Normal: normal group, Mild: mild group, Moderate: moderate group

DISCUSSION

Subjects with upper crossed syndrome generally sit or stand with stooped postures, compared to other subjects. In a study of biomechanical changes in the trunk among sitting postures, Caneiro et al. reported that larger degrees of flexion of the dorsal spine and the lumbar spine appeared in stooped postures than in upright postures11), and the reason was that forward postures with the chin positioned forward appear in stooped postures, putting the upper cervical spine into extension and the lower cervical spine into flexion12). In a study that examined the effects of different sitting postures on neck proprioceptive senses, Jung et al. reported that position senses were poorer in stooped postures than in normal postures13) and Lee found that subjects with severe forward head postures and larger reposition errors had poorer neck position senses14). The results of the present study show that the mild group had smaller reposition errors than the moderate group but the differences were not significant; also, the degree of the subjects’ postural misalignment was higher in the moderate group than in the mild group. Therefore, cervical spine position sense declined as postural misalignment became more severe. In a study of the relationship between the habit of laterally bending the neck and position senses, Kim reported that position senses declined in those who had incorrect postures15), and Bolton stated that as the longus colli muscle, a deep neck muscle, acts as a neck posture-maintaining muscle, proper neck postures are maintained thanks to the information delivered from the muscle spindles located in the longus colli16). Kirsch and Garza noted that in chronic neck pain patients, appropriate location information could not be provided due to the atrophy of the longus colli muscle17). Therefore, from these results it can be inferred that if such inappropriate postures are continuously maintained, the position senses of the cervical spine can decline further.
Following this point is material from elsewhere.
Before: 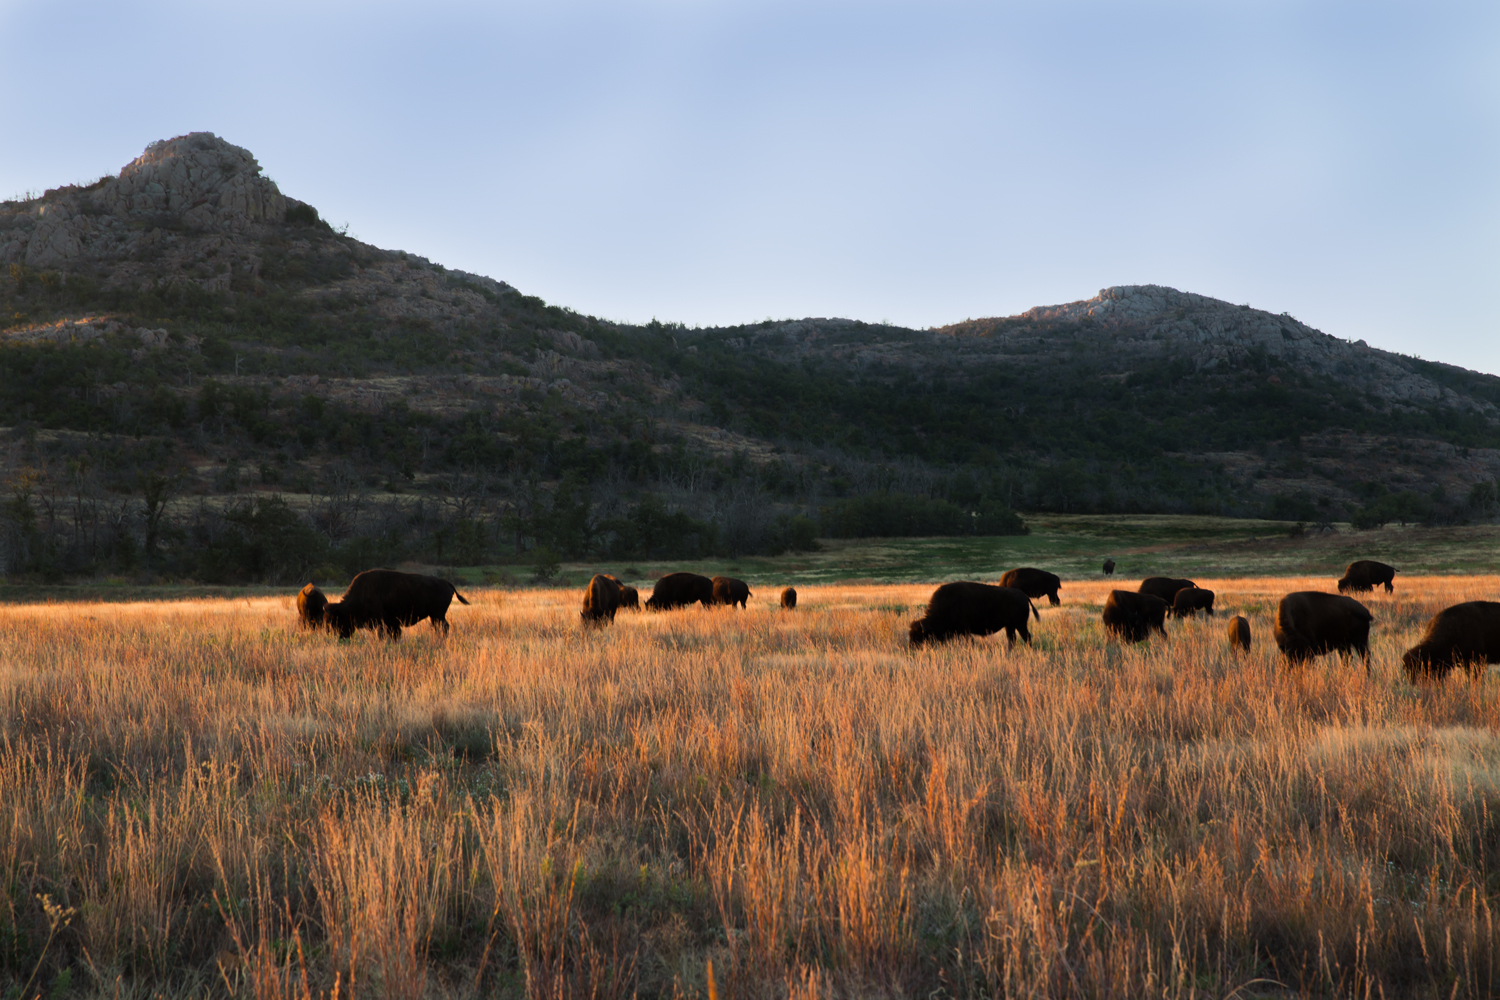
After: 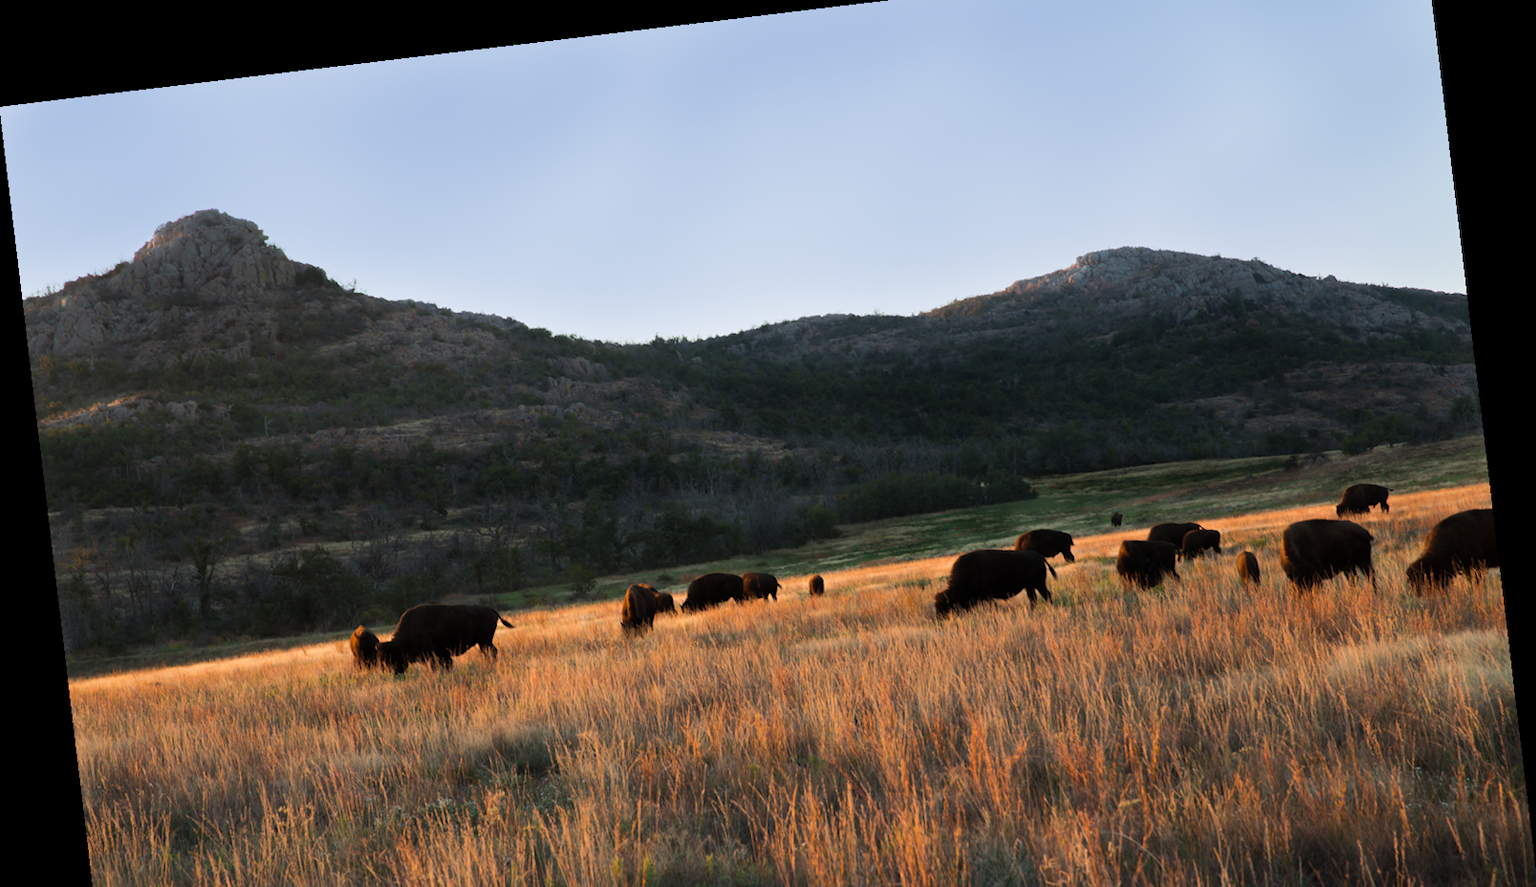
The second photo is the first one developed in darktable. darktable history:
rotate and perspective: rotation -6.83°, automatic cropping off
crop and rotate: top 5.667%, bottom 14.937%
Jung et al. reported that the position of the head is recognized through appropriate proprioceptive senses, and information for maintaining proper postures needs to be continuously provided13). Therefore, in relation to the postures of the cervical spine, habits to develop correct posture are considered necessary to prevent the occurrence of damage or pain due to decline in position sense.

Studies of the diverse causes of declines in neck position sense involving subjects from many age groups are considered necessary.